(Material supplied Opens)

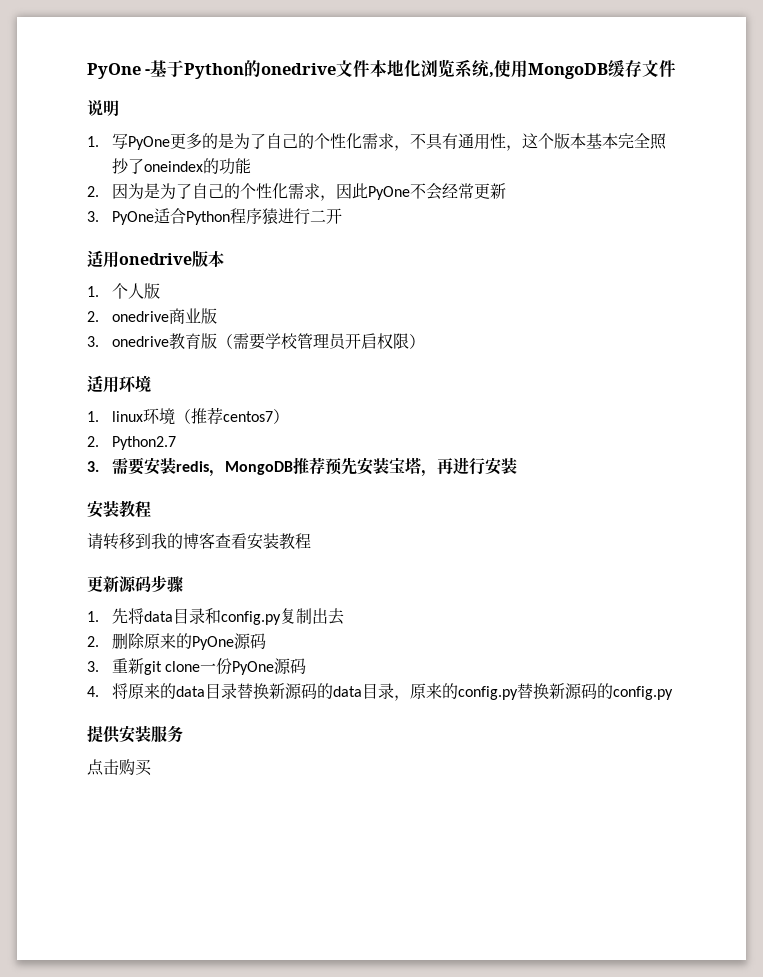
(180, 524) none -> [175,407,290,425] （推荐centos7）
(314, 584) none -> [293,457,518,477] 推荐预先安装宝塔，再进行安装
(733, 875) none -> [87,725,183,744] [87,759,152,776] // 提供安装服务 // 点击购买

(Material supplied Closes)
(Material supplied Opens)

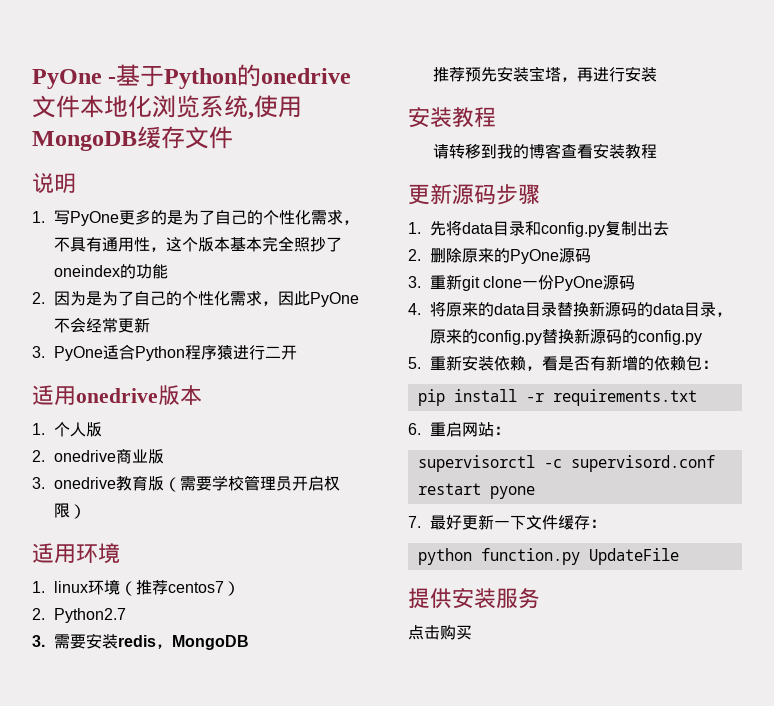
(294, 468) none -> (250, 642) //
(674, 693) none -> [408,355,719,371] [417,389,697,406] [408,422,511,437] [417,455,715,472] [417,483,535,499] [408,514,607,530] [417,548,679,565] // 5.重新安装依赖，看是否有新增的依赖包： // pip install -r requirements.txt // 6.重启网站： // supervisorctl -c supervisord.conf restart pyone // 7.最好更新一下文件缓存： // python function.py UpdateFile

(Material supplied Closes)

(Problem details): Could you return exactly the lines above from the line with "(180, 524) none" to the line with "(733, 875) none", both included, and nothing else?

(Answer section):
(180, 524) none -> [175,407,290,425] （推荐centos7）
(314, 584) none -> [293,457,518,477] 推荐预先安装宝塔，再进行安装
(733, 875) none -> [87,725,183,744] [87,759,152,776] // 提供安装服务 // 点击购买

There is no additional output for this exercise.